The lines to return are those from the line holding "right knee: (182, 262)" through the last line of the entries below, both included, written exactly and without pictures.

── Given entries ──

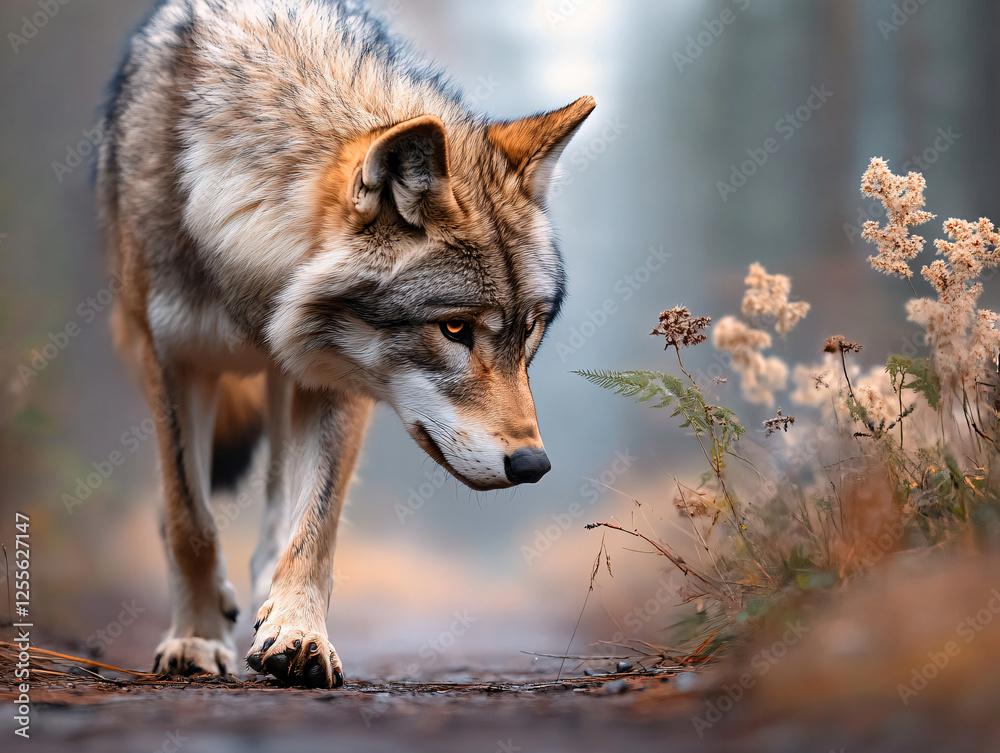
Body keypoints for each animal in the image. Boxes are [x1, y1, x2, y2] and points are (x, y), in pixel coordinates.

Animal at [96, 0, 594, 688]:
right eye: (455, 329)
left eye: (529, 330)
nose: (533, 466)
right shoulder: (174, 358)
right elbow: (189, 518)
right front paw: (196, 640)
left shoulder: (334, 377)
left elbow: (316, 524)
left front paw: (296, 634)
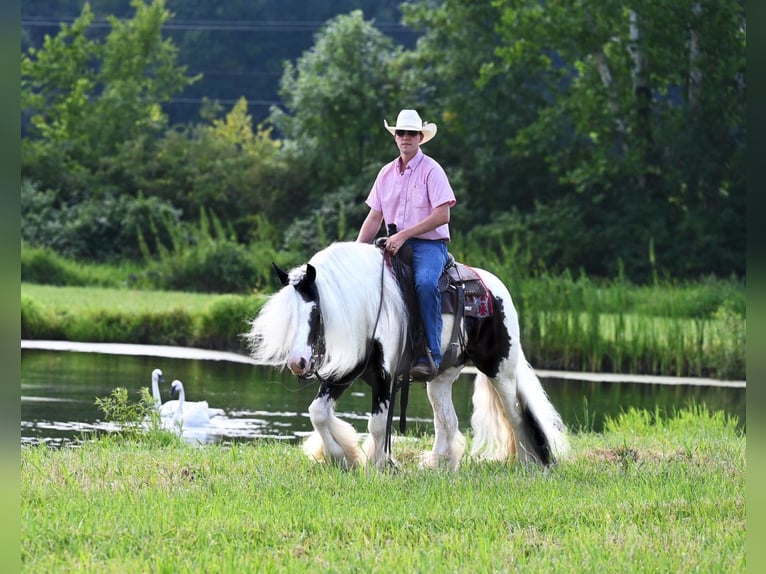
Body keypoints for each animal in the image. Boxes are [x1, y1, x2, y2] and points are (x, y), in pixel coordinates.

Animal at [246, 241, 568, 470]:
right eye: (290, 312)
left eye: (315, 310)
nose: (297, 363)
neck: (367, 306)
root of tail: (496, 288)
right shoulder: (346, 372)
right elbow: (318, 413)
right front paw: (342, 457)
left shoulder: (385, 377)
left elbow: (378, 424)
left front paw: (377, 465)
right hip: (441, 378)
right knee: (447, 420)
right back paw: (439, 464)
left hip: (500, 370)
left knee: (515, 414)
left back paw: (529, 463)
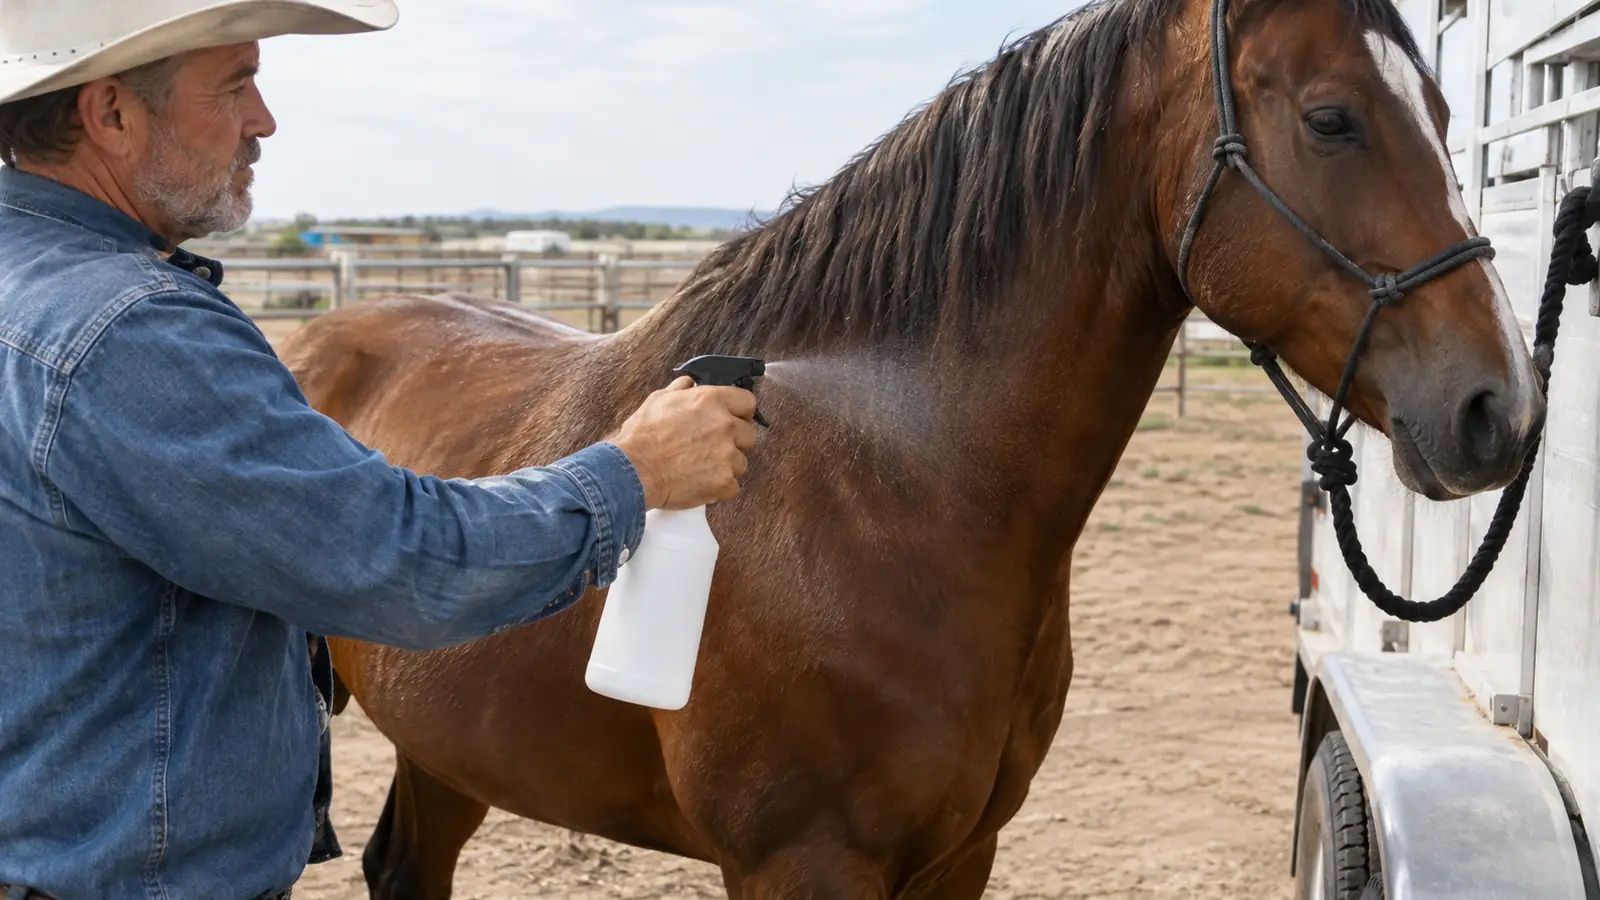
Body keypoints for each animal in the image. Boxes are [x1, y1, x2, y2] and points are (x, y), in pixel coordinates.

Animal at [277, 0, 1545, 896]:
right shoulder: (800, 867)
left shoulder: (958, 857)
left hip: (448, 749)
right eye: (1332, 118)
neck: (890, 495)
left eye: (1444, 117)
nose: (1500, 410)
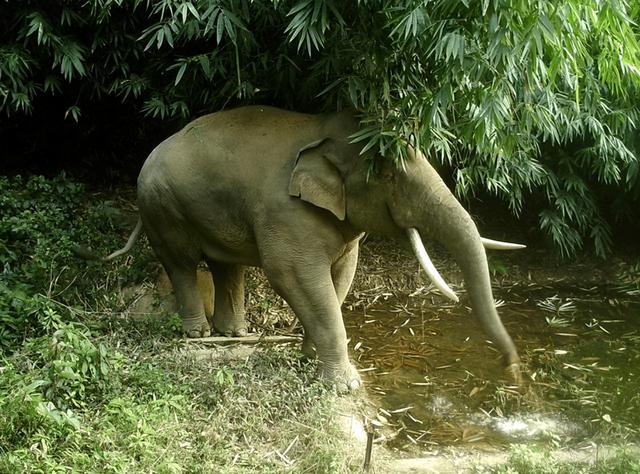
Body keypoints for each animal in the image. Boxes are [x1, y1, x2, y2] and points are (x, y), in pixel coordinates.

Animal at [92, 106, 528, 392]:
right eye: (388, 175)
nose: (512, 367)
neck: (325, 135)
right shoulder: (285, 213)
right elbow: (293, 274)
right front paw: (345, 387)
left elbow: (342, 275)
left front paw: (308, 359)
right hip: (161, 207)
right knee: (182, 262)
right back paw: (199, 334)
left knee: (225, 265)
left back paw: (236, 332)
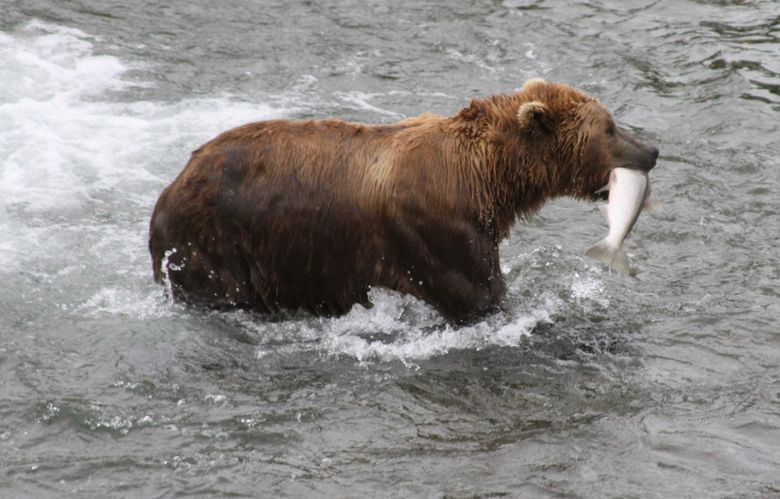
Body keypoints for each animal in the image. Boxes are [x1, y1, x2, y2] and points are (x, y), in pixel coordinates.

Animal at [148, 76, 660, 322]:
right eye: (609, 127)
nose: (652, 150)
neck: (487, 180)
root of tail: (172, 185)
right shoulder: (437, 231)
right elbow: (481, 296)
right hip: (214, 243)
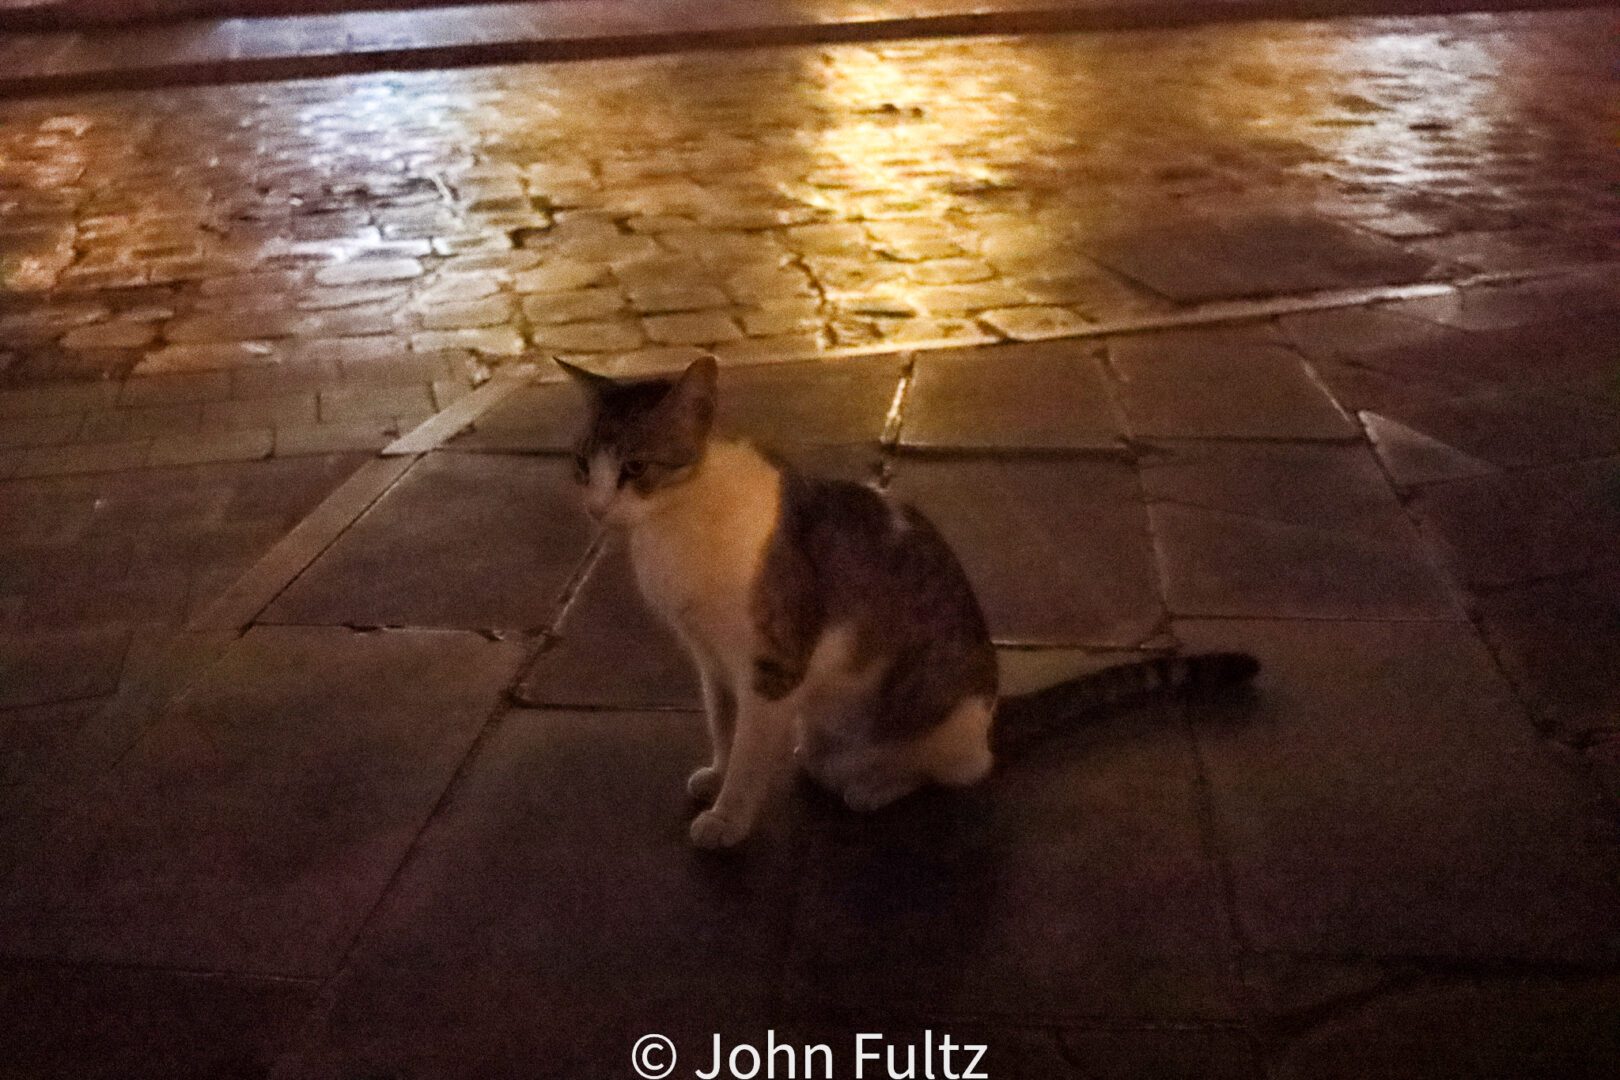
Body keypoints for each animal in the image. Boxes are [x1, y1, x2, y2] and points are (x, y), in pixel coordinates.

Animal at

───

_Task result_
right knee: (182, 262)
right back paw: (199, 334)
left knee: (225, 265)
left back paw: (236, 332)
Body keypoints for each animal in the image. Boxes are [x1, y1, x2, y2] and points are (x, y), in pixel coordinates.

Animal at [148, 76, 660, 322]:
right eye: (609, 127)
nose: (652, 150)
neck: (487, 180)
root of tail: (172, 185)
right shoulder: (437, 231)
right elbow: (481, 296)
right hip: (214, 243)
Body keypoints for each animal in the image. Boxes are [x1, y1, x2, y2] and points are (x, y), in pixel coordinates.

Animal at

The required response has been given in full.